----- EXERCISE MATERIALS -----

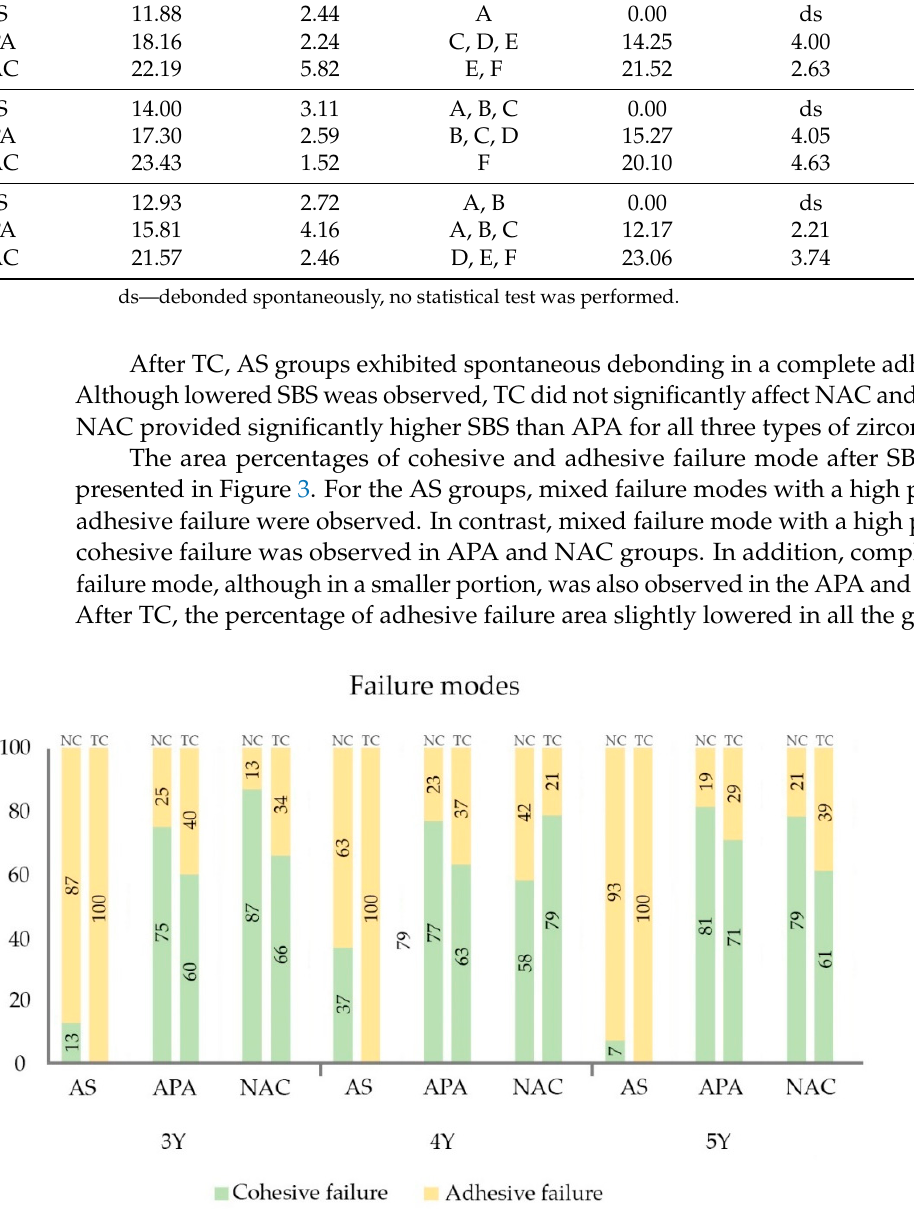
( a ) ( b ) ( c ) Figure 4. Light microscopy micrographs (insets) and SEM micrographs of different failure modes of representative speci- mens: ( a ) adhesive failure mode of AS specimen—at magnification ×3.5 complete adhesive failure is evident and at mag- nification ×10,000 exposed zirconia grains (white arrow) and residing cement fillers (black arrow) are observed; ( b ) mixed failure mode of APA specimen - at magnification ×3.5 a low percentage of adhesive failure is evident and, at magnification ×1000, cement remnants (black arrow), surface flaws, and sharp indentations (white arrows) caused by APA are observed; ( c ) mixed failure mode with a predominantly cohesive fracture of an NAC specimen, at magnification ×3.5 thick cement residue (white arrow), is observed with a small adhesive failure and, at magnification ×10,000, exposed zirconia grains covered with NAC residue (white arrows) are observed. 3.2. Translucency SEM micrographs of polished and thermally etched 3Y, 4Y, and 5Y zirconia are shown in Figure 5a–f. The microstructure of the zirconia ceramics revealed polycrystalline and dense structures with only occasionally very few pores. The three zirconia ceramics differed in microstructure for grain size. The size of the zirconia grains increased with the amount of yttria; the largest grains were observed in the 5Y group. The d50 diameters of 3Y, 4Y, and 5Y were 0.28, 0.32, and 0.53 µm, respectively.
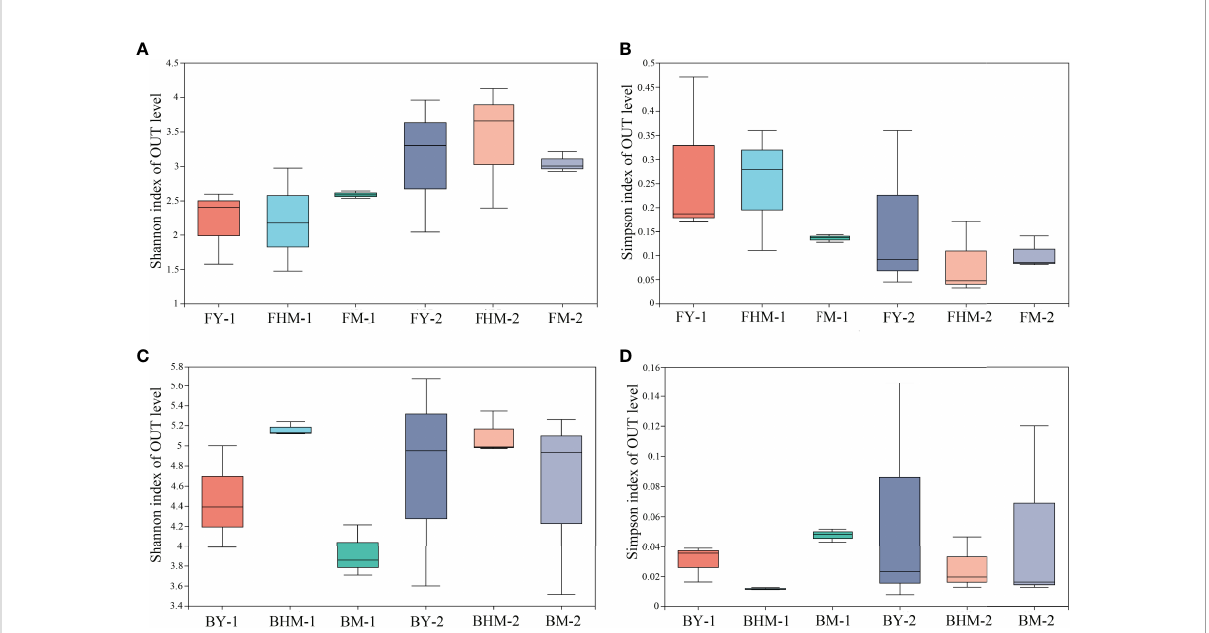
FIGURE 5 Boxplots showing the Shannon and Simpson indices of the fungal and bacterial communities within different plantation ages. FY-1, FHM-1, FM-1 are the endophytic fungi of the young, half-mature, and mature plantation; FY-2, FHM-2, FM-2 are epiphytic fungi of the young, half-mature, and mature plantation; BY-1, BHM-1, BM-1 are endophytic bacteria of the young, half-mature, and mature plantation; BY-2, BHM-2, BM-2 are epiphytic bacteria of the young, half-mature, and mature plantation. The same bellows. (A) shannon index of OTU level of fungi; (B) simpson index of OTU level of fungi; (C) shannon index of OTU level of bacteria; and (D) simpson index of OTU level of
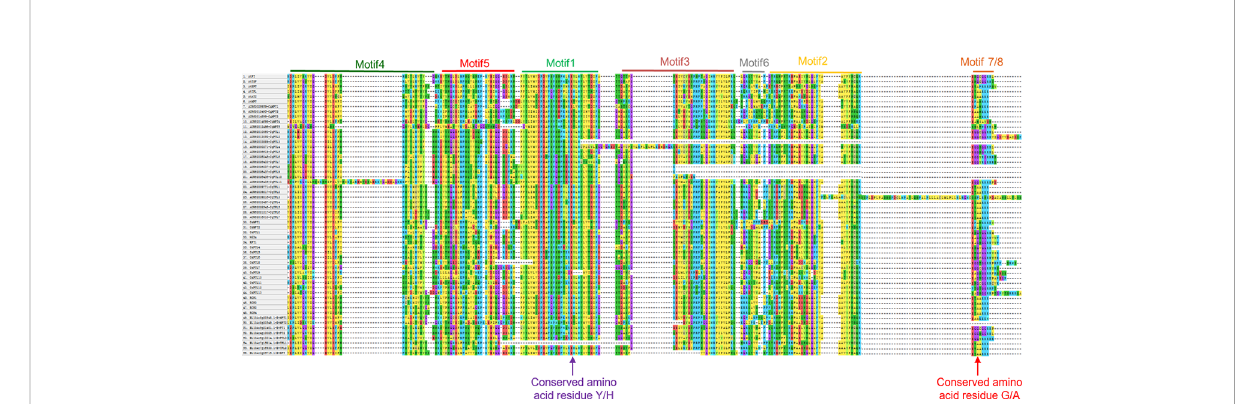
FIGURE 4 Multiple sequence alignment of the PEBP proteins from different plants. Sequences numbered with 1 to 6, 7 to 29, 30 to 48 and 49 to 56 stand for PEBP genes from Arabidopsis, rice, quinoa and sugar beet, respectively. The conserved motif 1 to motif 5 are indicated at the top of aligned sequences. Red arrow indicates the key conserved amino acid residue that determines FT and TFL subclade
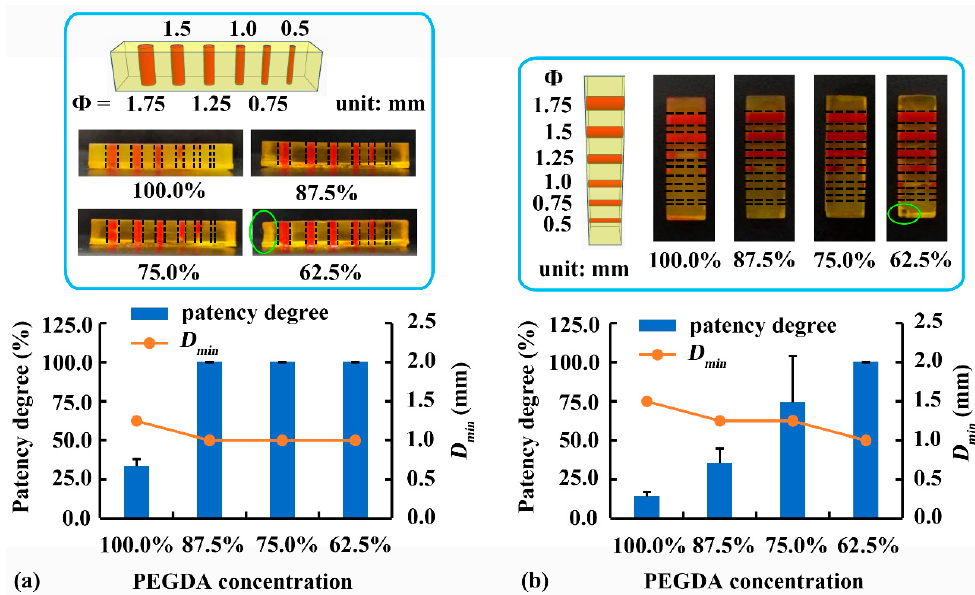
Figure 6. E ff ect of PEGDA concentration on the printability of ( a ) vertical and ( b ) horizontal channels. D min : minimum printable diameter.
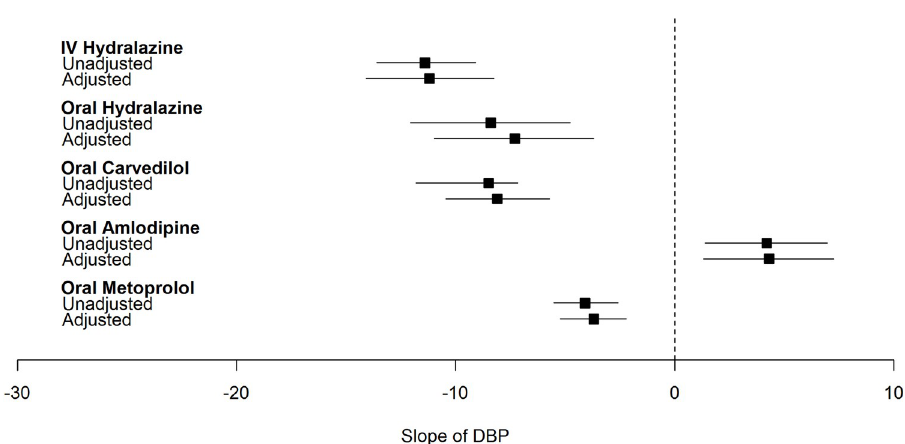
Fig 4. Plot of effect estimate ( β [95%CI]) of common antihypertensives on slope of diastolic blood pressure within 6 hours of severe inpatient hypertension development. Adjusted for age, sex, race, ethnicity, ward, comorbidities (congestive heart failure, cardiac arrythmia, valvular disease, pulmonary circulation disorder, peripheral vascular disease, hypertension, paralysis, other neurological disorders, chronic pulmonary disease, diabetes, hypothyroidism, renal failure, liver disease, peptic ulcer disease excluding bleeding, AIDS/HIV, lymphoma, cancer, rheumatoid arthritis/collagen disorder, coagulopathy, obesity, weight loss, fluid and electrolyte disorders, blood loss anemia, deficiency anemia, alcohol abuse, drug abuse, psychosis, depression), baseline laboratory values (sodium, potassium, chloride, bicarbonate, BUN, eGFR, WBCC, platelet count, hemoglobin, hematocrit), NSAID use 0–6 hours before time of severe inpatient HTN, crystalloid use 0–6 hours before time of severe inpatient HTN, steroid use 0–6 hours before time of severe inpatient HTN, narcotic use 0–6 hours before time of severe inpatient HTN, sedative use 0–6 hours before time of severe inpatient HTN, maximum MAP before time of severe inpatient HTN development, minimum MAP before time of severe inpatient HTN development, coefficient of variation of MAP before time of severe inpatient HTN development. hospital.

-----

**YOUR OBJECTIVE:**
Look above for the line with "FIGURE 5 Boxplots" and the line with "Figure 6. E". Give again exactly those two lines and all lines between them, pictures excluded.

**SOLUTION FOR THIS PROBLEM:**
FIGURE 5 Boxplots showing the Shannon and Simpson indices of the fungal and bacterial communities within different plantation ages. FY-1, FHM-1, FM-1 are the endophytic fungi of the young, half-mature, and mature plantation; FY-2, FHM-2, FM-2 are epiphytic fungi of the young, half-mature, and mature plantation; BY-1, BHM-1, BM-1 are endophytic bacteria of the young, half-mature, and mature plantation; BY-2, BHM-2, BM-2 are epiphytic bacteria of the young, half-mature, and mature plantation. The same bellows. (A) shannon index of OTU level of fungi; (B) simpson index of OTU level of fungi; (C) shannon index of OTU level of bacteria; and (D) simpson index of OTU level of
FIGURE 4 Multiple sequence alignment of the PEBP proteins from different plants. Sequences numbered with 1 to 6, 7 to 29, 30 to 48 and 49 to 56 stand for PEBP genes from Arabidopsis, rice, quinoa and sugar beet, respectively. The conserved motif 1 to motif 5 are indicated at the top of aligned sequences. Red arrow indicates the key conserved amino acid residue that determines FT and TFL subclade
Figure 6. E ff ect of PEGDA concentration on the printability of ( a ) vertical and ( b ) horizontal channels. D min : minimum printable diameter.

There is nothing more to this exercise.